# Seiko age of discovery 30th anni



## Redwolf (Jun 15, 2010)

Firstly I have to say hello al members. I have been off the forums recently but rest assured I'm still addicted to watches!

New in to me is this Seiko age of discovery Ref - SPL057

I got this from a USA dealer after watching Long Island review on YouTube (






)

I think it's great looking, the green tone changes in many different lights. The curved hardlex shows some nice distortions. The world time/local time is quite handy too. And even the one time use alarm can come in handy. It has a really well finished case those lugs are really beautiful very vintagey.
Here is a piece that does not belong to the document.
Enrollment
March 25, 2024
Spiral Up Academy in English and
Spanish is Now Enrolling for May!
I removed the strap as it was a tad boring and am currently toying with different straps to compliment the dial and vintage feel of the watch.

Thanks


----------



## Caller. (Dec 8, 2013)

Yup, like that. Great purchase!


----------



## Always"watching" (Sep 21, 2013)

I'm with dear Caller on this - a lovely watch and something left field from Seiko. :thumbsup:


----------



## Redwolf (Jun 15, 2010)

Cheers it was totally an impulse buy.


----------



## Teg62x (Dec 28, 2016)

Looks great, not sure about the strap though :hmmm9uh:


----------



## Johnners (Mar 7, 2020)

I've just impulse bought one of these after watching LIW Mark's video! Look forward to seeing it in the flesh but thanks OP for the great macro shots to tide me over until it turns up. Sorry to say I share Teg62x's reservations about the strap though, I'll be looking for something darker or maybe mesh if I can't get on with the Seiko supplied.


----------



## Cassie-O (Apr 25, 2017)

Does anyone know how many of these were made? Thanks.


----------



## bridgeman (Dec 9, 2008)

That would look nice side by side with the green Alpinist...handsome watch


----------



## Redwolf (Jun 15, 2010)

Cassie-O said:


> Does anyone know how many of these were made? Thanks.


 Sorry no. 
they never really do say a lot of the time.


----------